_原文抜粋_.
袖から気だるくふらふらと歩いてきて、座布団に座してもまだロバのようにふわぁあっとした様子なのだが、浪曲の語りになった途端に絶品の『落語家がやる浪曲』を披露された。浪曲が大好きな私にとっては、鳥肌ものの素晴らしく、絶妙な浪曲感で、その芸の幅広さというか、登場のやる気の無さから一転、浪曲に対する緻密な分析力、節に対する細部への配慮が感じられて、「うおお、これは浪曲を本気で愛している人の節だ!」と痺れてしまった。

もちろん、前記したように『落語家がやる浪曲』という感じである。これは、決して嫌味ではない。上手下手の話ではない。一般的な関東節とはなんたるか、という勘所を見事に抑えた節だと思った。さらに言えば、この『夕立勘五郎』という演目自体が、浪曲に対するパロディのようなネタなのだが、前半に浪曲好きも納得の絶妙に、『落語家がやる浪曲』という節を披露した後で、ネタに入ってからは徹底して『田舎者がやる浪曲』で節を唸る。

浪曲を少しでも知っている人であれば、抱腹絶倒の素晴らしい一席だった。

_作業内容_.
上の浪曲の一席を評した文章を、一字一句変えずにもう一度書いてください。 これらの行は今回の作業には関わりません。

_保存データ_.
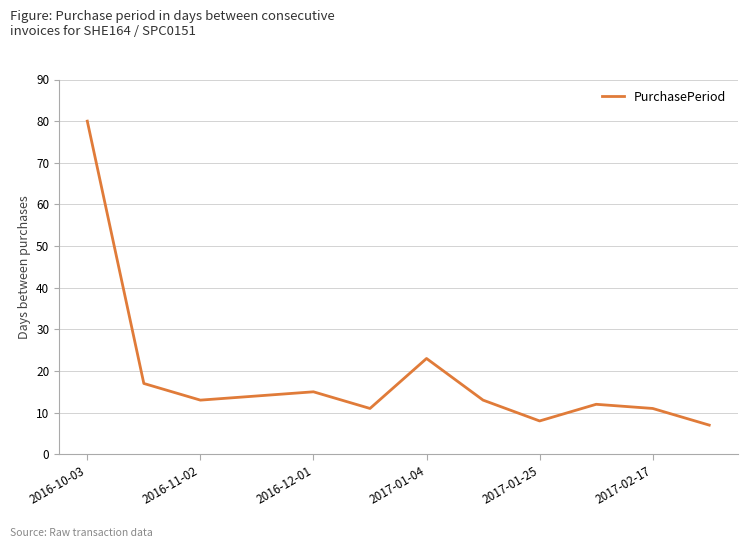

What is the maximum value shown in the chart?

80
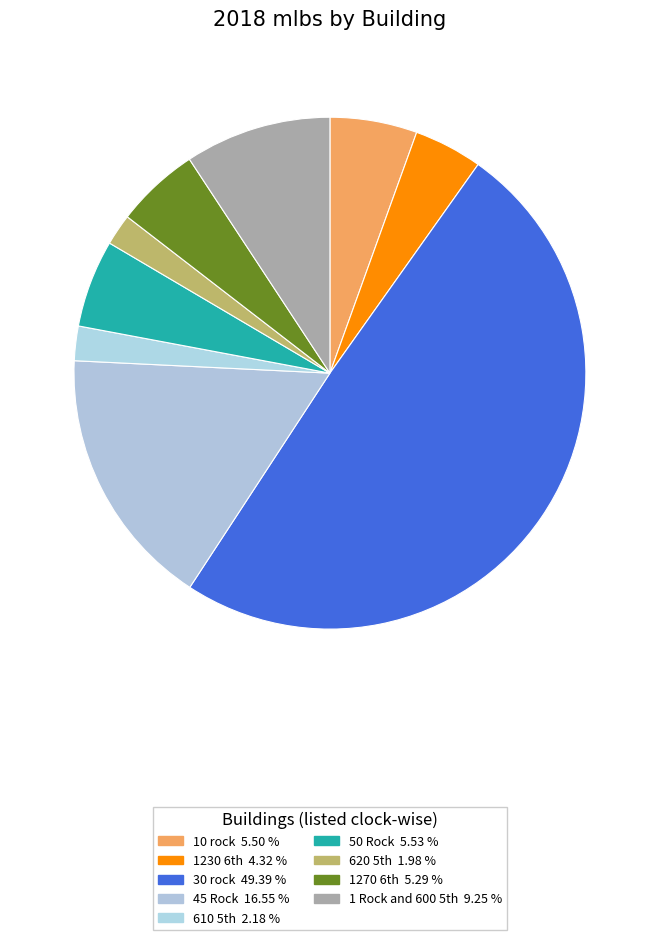

Which slice is the smallest?

620 5th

_回答_.
袖から気だるくふらふらと歩いてきて、座布団に座してもまだロバのようにふわぁあっとした様子なのだが、浪曲の語りになった途端に絶品の『落語家がやる浪曲』を披露された。浪曲が大好きな私にとっては、鳥肌ものの素晴らしく、絶妙な浪曲感で、その芸の幅広さというか、登場のやる気の無さから一転、浪曲に対する緻密な分析力、節に対する細部への配慮が感じられて、「うおお、これは浪曲を本気で愛している人の節だ!」と痺れてしまった。

もちろん、前記したように『落語家がやる浪曲』という感じである。これは、決して嫌味ではない。上手下手の話ではない。一般的な関東節とはなんたるか、という勘所を見事に抑えた節だと思った。さらに言えば、この『夕立勘五郎』という演目自体が、浪曲に対するパロディのようなネタなのだが、前半に浪曲好きも納得の絶妙に、『落語家がやる浪曲』という節を披露した後で、ネタに入ってからは徹底して『田舎者がやる浪曲』で節を唸る。

浪曲を少しでも知っている人であれば、抱腹絶倒の素晴らしい一席だった。